Renata Cafardo falou sobre os desafios e a situação do jornalismo educacional (Imagem: Fernanda Martinelli)
Por Larissa Nalin e Melissa Borges
Um furo de reportagem é o sonho de qualquer jornalista. E para contar os detalhes de uma matéria exclusiva, a jornalista Renata Cafardo, hoje repórter especial do programa Fantástico, da TV Globo, participou, na noite desta terça-feira, 11 de maio, da 10ª Semana da Comunicação das Faculdades Integradas Rio Branco.
Além de falar sobre o processo de apuração e checagem da matéria que produziu sobre o vazamento da prova do Exame Nacional do Ensino Médio (ENEM), em 2009, quando ainda estava no jornal O Estado de S. Paulo , a repórter também falou sobre cobertura jornalística na área da educação em geral. (Clique aqui para ver a matéria)
O ENEM teve sua aplicação cancelada depois de receber do jornal a denúncia de que alguém tinha a posse da prova. Durante o contato, quem estava do outro lado da linha pedia R$ 500 mil para entregar a versão oficial da avaliação. Intrigada, Renata marcou um encontro com a pessoa para o mesmo dia.
Como o chefe de redação não permitiu que ela fosse ao local sozinha, dois fotógrafos e um jornalista acompanharam a repórter. Outra exigência do Estadão foi que fosse gravada a declaração de que o jornal não “compra informações”, já que não estava descartada a possibilidade de a ligação ser um trote.
Apuração e checagem
Renata saiu ao encontro da pessoa que a havia contatado. Chegando ao local combinado, conversou com dois rapazes, sendo que um deles era funcionário da gráfica responsável pela produção das provas do ENEM. Eles insistiram na venda do exemplar, mas Renata, em nome do Estadão, recusou a proposta. O que os rapazes não sabiam é que toda a conversa estava sendo gravada.

* [LINHAS EXIBIDAS]:
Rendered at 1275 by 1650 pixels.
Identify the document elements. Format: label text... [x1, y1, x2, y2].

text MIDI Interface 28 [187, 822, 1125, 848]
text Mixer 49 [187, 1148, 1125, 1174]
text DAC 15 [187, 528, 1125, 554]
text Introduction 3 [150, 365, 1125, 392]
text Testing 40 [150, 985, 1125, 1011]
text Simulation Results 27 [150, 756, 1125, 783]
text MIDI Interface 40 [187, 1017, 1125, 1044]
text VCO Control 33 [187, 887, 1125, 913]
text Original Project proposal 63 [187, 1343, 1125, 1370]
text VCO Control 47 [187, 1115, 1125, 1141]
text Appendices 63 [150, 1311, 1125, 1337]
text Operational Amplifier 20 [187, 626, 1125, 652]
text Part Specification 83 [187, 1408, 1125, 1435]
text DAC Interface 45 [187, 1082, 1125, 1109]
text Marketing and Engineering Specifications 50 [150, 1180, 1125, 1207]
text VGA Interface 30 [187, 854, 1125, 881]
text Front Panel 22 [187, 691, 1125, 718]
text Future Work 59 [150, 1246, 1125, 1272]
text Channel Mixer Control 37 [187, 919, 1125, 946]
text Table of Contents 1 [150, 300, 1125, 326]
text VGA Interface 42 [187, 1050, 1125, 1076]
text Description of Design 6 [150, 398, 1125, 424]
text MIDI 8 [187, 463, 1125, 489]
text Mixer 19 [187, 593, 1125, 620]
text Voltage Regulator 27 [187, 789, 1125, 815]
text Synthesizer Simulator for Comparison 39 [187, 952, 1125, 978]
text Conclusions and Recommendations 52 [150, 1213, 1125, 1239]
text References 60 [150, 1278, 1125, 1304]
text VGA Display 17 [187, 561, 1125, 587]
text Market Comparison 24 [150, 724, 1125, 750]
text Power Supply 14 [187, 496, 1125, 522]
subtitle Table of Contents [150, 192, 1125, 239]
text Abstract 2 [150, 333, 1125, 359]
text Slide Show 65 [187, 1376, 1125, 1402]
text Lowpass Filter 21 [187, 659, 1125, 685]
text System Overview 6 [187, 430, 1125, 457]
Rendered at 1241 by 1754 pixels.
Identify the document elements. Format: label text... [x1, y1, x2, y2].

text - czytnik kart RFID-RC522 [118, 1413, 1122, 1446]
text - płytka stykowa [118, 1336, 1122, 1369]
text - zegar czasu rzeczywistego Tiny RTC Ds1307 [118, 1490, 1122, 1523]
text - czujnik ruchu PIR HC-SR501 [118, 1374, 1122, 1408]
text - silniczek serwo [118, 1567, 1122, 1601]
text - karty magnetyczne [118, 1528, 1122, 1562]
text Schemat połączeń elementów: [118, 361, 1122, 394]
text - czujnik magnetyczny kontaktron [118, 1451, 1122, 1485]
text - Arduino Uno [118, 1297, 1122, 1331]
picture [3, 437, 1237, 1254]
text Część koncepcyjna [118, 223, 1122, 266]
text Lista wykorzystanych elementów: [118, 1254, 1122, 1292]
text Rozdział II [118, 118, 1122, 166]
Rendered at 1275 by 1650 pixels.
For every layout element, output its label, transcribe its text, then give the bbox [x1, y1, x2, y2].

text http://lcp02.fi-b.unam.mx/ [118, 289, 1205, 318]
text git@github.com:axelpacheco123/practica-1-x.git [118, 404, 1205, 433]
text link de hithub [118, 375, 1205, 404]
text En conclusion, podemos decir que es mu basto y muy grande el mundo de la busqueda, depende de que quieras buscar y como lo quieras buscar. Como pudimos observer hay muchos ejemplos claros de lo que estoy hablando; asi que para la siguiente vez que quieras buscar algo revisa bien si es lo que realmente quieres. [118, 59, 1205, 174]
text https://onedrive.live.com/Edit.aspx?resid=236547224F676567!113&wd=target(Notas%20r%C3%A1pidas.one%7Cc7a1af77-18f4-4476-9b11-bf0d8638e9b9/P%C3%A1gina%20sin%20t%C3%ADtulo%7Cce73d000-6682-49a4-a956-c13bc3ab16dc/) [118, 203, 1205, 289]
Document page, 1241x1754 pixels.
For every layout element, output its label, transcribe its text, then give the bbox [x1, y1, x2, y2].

* [EXERCÍCIO PROPOSTO]: Dê continuidade à matéria sobre a palestra de Renata Cafardo, começando logo depois da última frase do trecho fornecido.

* [RESPOSTA]:
A jornalista relembrou: “Comecei a folhear a prova e dei uma olhada nas questões de matemática, mas não ia conseguir decorá-las. Passei para as de português, vi uma bandeira do Brasil, uma tira da Mafalda e uma questão que tratava do [poeta brasileiro] Drummond. Nesse momento, um dos negociantes disse: ‘Você já viu demais”. Foi quando Renata percebeu que todos os indícios apontavam para uma única direção: a prova era autêntica.
O processo de apuraração das informações obtidas no encontro foi determinado em reunião com o diretor-geral do Estadão, da qual também participaram todos os editores-chefes. A repórter ficou encarregada de entrar em contato com o ministro da Educação, Fernando Haddad, a quem informou sobre as questões vistas na suposta prova. O ministro contatou as únicas três pessoas que tinham acesso às questões, e logo se confirmou que elas realmente fazem parte da avaliação oficial.
Em seguida, Reynaldo Fernandes, presidente do INEP - instituto governamental responsável pela elaboração e aplicação do ENEM -, declarou ao jornal que havia 99% de chances de a prova ter sido vazada. De madrugada, quando a última edição do Estadão já estava sendo fechada, chegou à redação a notícia de que a prova do ENEM havia sido cancelada, o que confirmava a denúncia. Com isso, o exame foi adiado e, posteriormente, houve a mudança nas datas de quase todos os vestibulares do País.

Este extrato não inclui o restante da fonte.